The Daily Outrage

The CCR blog

U.S. Government Gets Failing Grade on Human Rights

Every four years, the U.N. Human Rights Committee evaluates whether a government is in compliance with the International Covenant on Civil and Political Rights (ICCPR) and is following previous recommendations on areas that need improvement. Last week, the U.S. government received its report card. The grades range from “A” to “E”, with C1 or below considered unsatisfactory. As the copious amounts of red ink in the report card below show, the U.S. government is flunking. 

 

This report card is the outcome of an ICCPR review process that began in 2014, when a U.S. government delegation met with the U.N. Human Rights Committee in Geneva to report on all steps taken to address human rights violations previously identified by the U.N. Committee. In its opening statement at the onset of the review, the U.S. delegation stated that they viewed the “protection of civil and political rights as something that is more than a set of legal requirements, but as fundamental to our cultural identity, developed throughout our nation’s history.”

Because government officials cannot be trusted to paint an accurate picture of the U.S. human rights record, CCR travelled to Geneva as part of an 80-person delegation of U.S.-based NGOs to aid the U.N. Committee in fact-checking the U.S. government’s account. Ensuring public scrutiny of U.S. actions from international bodies like the U.N. Human Rights Committee is a key part of CCR’s advocacy work, and helps us bring an international human rights law perspective into our domestic litigation, lobbying, and public education work.

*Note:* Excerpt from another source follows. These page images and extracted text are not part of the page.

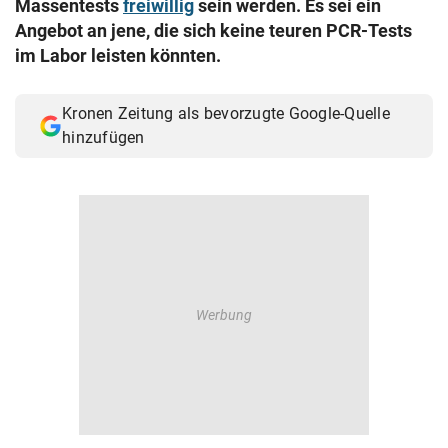
Massentests
freiwillig
sein werden. Es sei ein
© Krone Multimedia GmbH & Co KG 2026
Angebot an jene, die sich keine teuren PCR-Tests
Muthgasse 2, 1190 Wien
im Labor leisten könnten.
Kronen Zeitung als bevorzugte Google-Quelle
hinzufügen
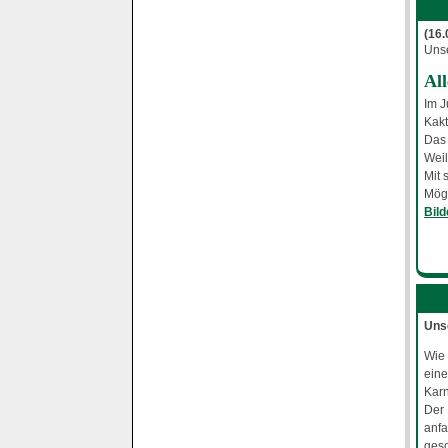
(16
Unse
All
Im J
Kak
Das 
Weil
Mit 
Möge
Bil
Uns
Wie 
eine
Karn
Der 
anfa
gesc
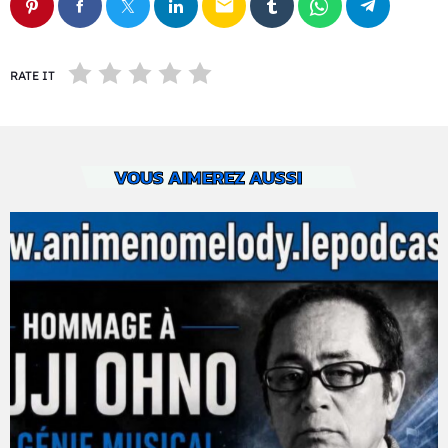
email
RATE IT
VOUS AIMEREZ AUSSI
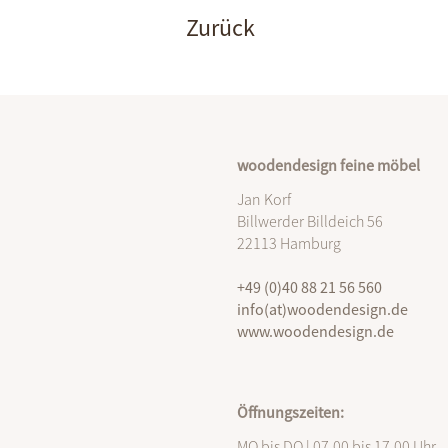
Zurück
woodendesign feine möbel
Jan Korf
Billwerder Billdeich 56
22113 Hamburg
+49 (0)40 88 21 56 560
info(at)woodendesign.de
www.woodendesign.de
Öffnungszeiten:
MO bis DO | 07.00 bis 17.00 Uhr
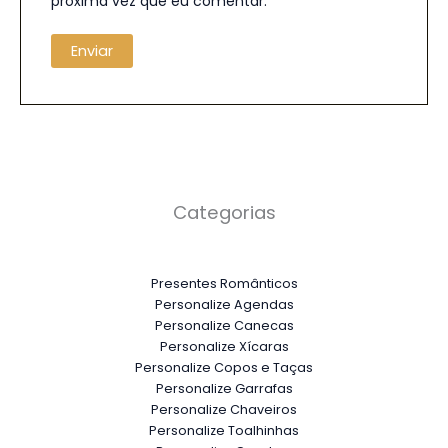
próxima vez que eu comentar.
Categorias
Presentes Românticos
Personalize Agendas
Personalize Canecas
Personalize Xícaras
Personalize Copos e Taças
Personalize Garrafas
Personalize Chaveiros
Personalize Toalhinhas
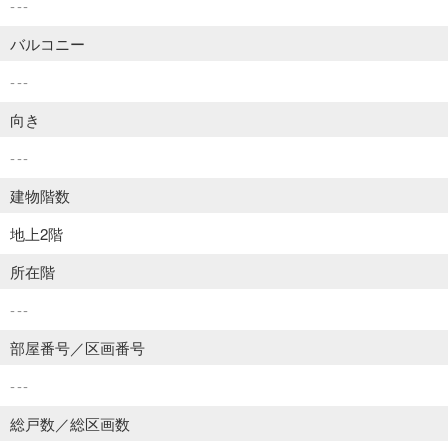
---
バルコニー
---
向き
---
建物階数
地上2階
所在階
---
部屋番号／区画番号
---
総戸数／総区画数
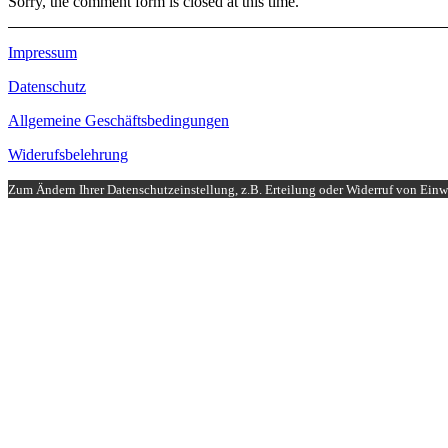
Sorry, the comment form is closed at this time.
Impressum
Datenschutz
Allgemeine Geschäftsbedingungen
Widerufsbelehrung
Zum Ändern Ihrer Datenschutzeinstellung, z.B. Erteilung oder Widerruf von Einwi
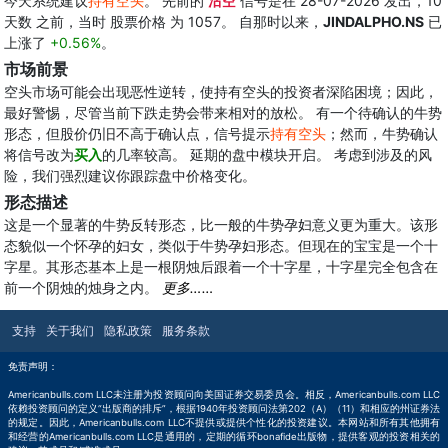
今天系统建议
持有空头
。 先前的
沽空
信号是在 28-07-2026 发出，10
天数 之前，当时 股票价格 为 1057。 自那时以来，
JINDALPHO.NS
已
上涨了
+0.56%
。
市场前景
空头市场可能会出现恶性逆转，使持有空头的投资者深陷困境；因此，
最好警惕，尽管当前下跌走势会带来相对的放松。 有一个待确认的牛势
形态，但股价仍旧不高于确认点，信号提示
持有空头
；然而，牛势确认
将信号改为
买入
的几率较高。 延期的盘中模块开启。 考虑到涉及的风
险，我们强烈建议你跟踪盘中价格变化。
形态描述
这是一个显著的牛势反转形态，比一般的牛势孕妇意义更为重大。该形
态貌似一个怀孕的妇女，类似于牛势孕妇形态。但现在的宝宝是一个十
字星。其形态基本上是一根阴烛后跟着一个十字星，十字星完全包含在
前一个阴烛的烛身之内。
更多……
支持
关于我们
隐私政策
服务条款
免责声明：
Americanbulls.com LLC未注册为投资顾问向美国证券交易委员会。相反，Americanbulls.com LLC
依赖投资顾问的定义“出版商的排斥”，根据1940年投资顾问法第202（A）（11）和相应的州证券法
的规定。因此，Americanbulls.com LLC不提供或提供个性化的投资建议。本网站和所有其他拥有
和经营的Americanbulls.com LLC是通用的，定期的循环bonafide出版物，提供客观的投资相关的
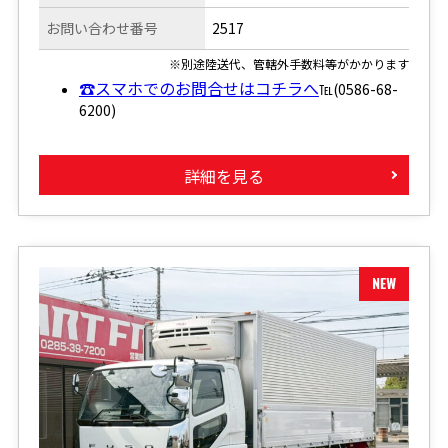
お問い合わせ番号
2517
※別途陸送代、管轄外手数料等がかかります
☎スマホでのお問合せはコチラへ
℡(0586-68-
6200)
詳細を見る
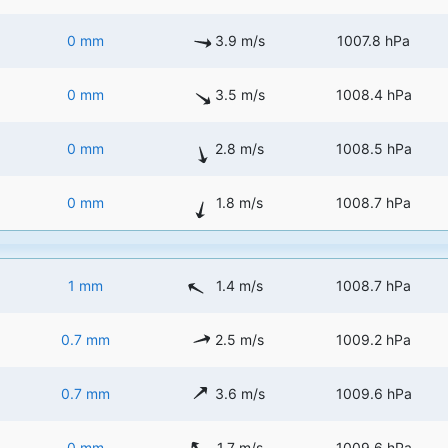
0 mm
3.9 m/s
1007.8 hPa
0 mm
3.5 m/s
1008.4 hPa
0 mm
2.8 m/s
1008.5 hPa
0 mm
1.8 m/s
1008.7 hPa
1 mm
1.4 m/s
1008.7 hPa
0.7 mm
2.5 m/s
1009.2 hPa
0.7 mm
3.6 m/s
1009.6 hPa
0 mm
1.7 m/s
1009.6 hPa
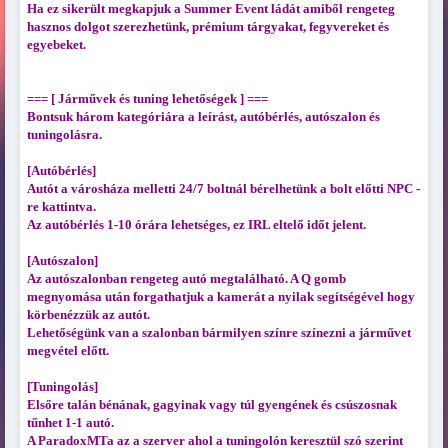
Ha ez sikerült megkapjuk a Summer Event ládát amiből rengeteg
hasznos dolgot szerezhetünk, prémium tárgyakat, fegyvereket és
egyebeket.
=== [ Járművek és tuning lehetőségek ] ===
Bontsuk három kategóriára a leírást, autóbérlés, autószalon és
tuningolásra.
[Autóbérlés]
Autót a városháza melletti 24/7 boltnál bérelhetünk a bolt előtti NPC -
re kattintva.
Az autóbérlés 1-10 órára lehetséges, ez IRL eltelő időt jelent.
[Autószalon]
Az autószalonban rengeteg autó megtalálható. A Q gomb
megnyomása után forgathatjuk a kamerát a nyilak segítségével hogy
körbenézzük az autót.
Lehetőségünk van a szalonban bármilyen színre színezni a járművet
megvétel előtt.
[Tuningolás]
Elsőre talán bénának, gagyinak vagy túl gyengének és csúszosnak
tűnhet 1-1 autó.
A ParadoxMTa az a szerver ahol a tuningolón keresztül szó szerint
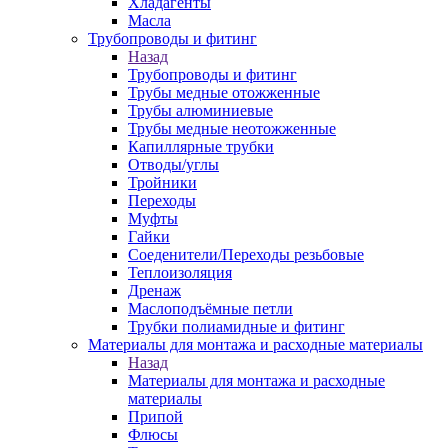
Хладагенты
Масла
Трубопроводы и фитинг
Назад
Трубопроводы и фитинг
Трубы медные отожженные
Трубы алюминиевые
Трубы медные неотожженные
Капиллярные трубки
Отводы/углы
Тройники
Переходы
Муфты
Гайки
Соеденители/Переходы резьбовые
Теплоизоляция
Дренаж
Маслоподъёмные петли
Трубки полиамидные и фитинг
Материалы для монтажа и расходные материалы
Назад
Материалы для монтажа и расходные
материалы
Припой
Флюсы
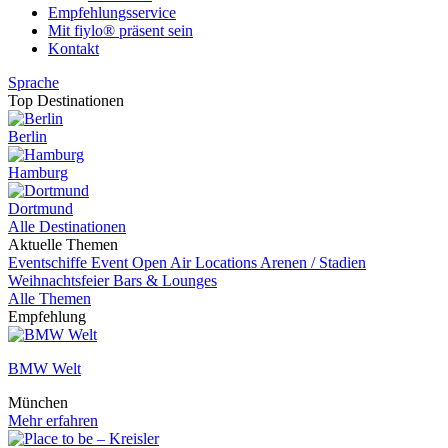
Empfehlungsservice
Mit fiylo® präsent sein
Kontakt
Sprache
Top Destinationen
Berlin
Hamburg
Dortmund
Alle Destinationen
Aktuelle Themen
Eventschiffe
Event
Open Air Locations
Arenen / Stadien
Weihnachtsfeier
Bars & Lounges
Alle Themen
Empfehlung
BMW Welt
München
Mehr erfahren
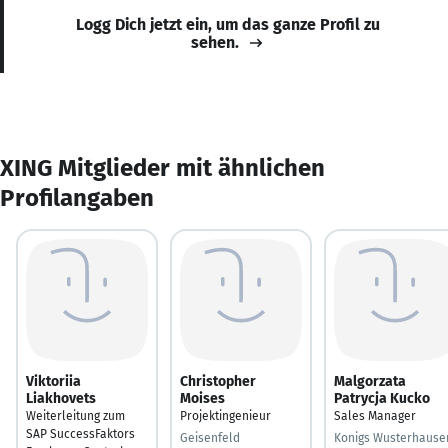
Logg Dich jetzt ein, um das ganze Profil zu
sehen.
XING Mitglieder mit ähnlichen
Profilangaben
Viktoriia
Christopher
Malgorzata
Liakhovets
Moises
Patrycja Kucko
Weiterleitung zum
Projektingenieur
Sales Manager
SAP SuccessFaktors
Geisenfeld
Konigs Wusterhause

In Geneva, CCR briefed Committee members on a number of critical issues, including the NYPD's racially discriminatory stop-and-frisk practices and its religious profiling and surveillance of Muslim communities; the epidemic of prolonged solitary confinement in U.S. prisons; the continued indefinite detention without charge of our clients at Guantánamo; and the policy of force-feeding those hunger-striking as a means of protest, including our client Tariq Ba Odah, whose case was recently highlighted by the New York Times Editorial Board.

The Committee addressed many of these concerns in a series of scathing concluding observations on U.S. compliance with the ICCPR, and gave the U.S. government a year to implement recommendations and report back on its progress.

A year later the U.S. had little to show for its efforts.

Far from closing Guantánamo, the practice of indefinite detention continues with no end in sight. Currently, 116 prisoners remain in limbo, the overwhelming majority in their fourteenth year of detention without charge. Despite a few dozen transfers in the last year and a half, 52 men, long cleared for release, remain imprisoned.

The Periodic Review Boards at Guantánamo continue, but at a glacial pace—in two years less than a third of the prisoners eligible have actually had a review. A year after we told his story to the Committee in Geneva, Tariq Ba Odah continues to be subjected to the cruel and degrading practice of force-feeding, and worse, medical experts say that he is on the “precipice of death”, so severely malnourished that he needs urgent medical care that he can’t get in Guantánamo. For Tariq and our other cleared Yemeni clients—Fahd Ghazy, Mohammed Al Hamiri, and Ghaleb Al Bihani, progress on Guantánamo means only one thing: freedom.

And while the U.S. declassified the executive summary and key findings of the Senate Torture Report in December, the full report—totaling more than 6,000 pages—remains classified. Evidence and startling examples of CIA savagery and treachery continue to mount, yet the U.S. government has continued to look the other way. Real transparency will be the declassification and release of the full report and Panetta Review and the first step for real accountability is for the U.S. to open a criminal investigation of the CIA program—how it was authorized, carried out, and covered-up. Torture is illegal, plain and simple. Those responsible for these crimes must be prosecuted.

With regards to prisons in the States, the US continues to hold prisoners in isolation with terrifying ramifications for their health and well-being, as demonstrated in a New York Times science feature on the research that CCR commissioned and compiled for our class-action lawsuit on behalf of prisoners in solitary in California’s Pelican Bay prison.

And while discriminatory policing was the subject of much of the March 2014 ICCPR review, the U.S. continues to kill Black, Latino and other people of color at startling rates – the Guardian just estimated that there have been just under 700 police killings in 2015 thus far – compounding the reality that local police departments continue to violate peoples’ lives, dignity and well-being without fear of punishment or accountability.

Flunking is not an option when it comes to human rights. At stake are real lives and fundamental freedoms.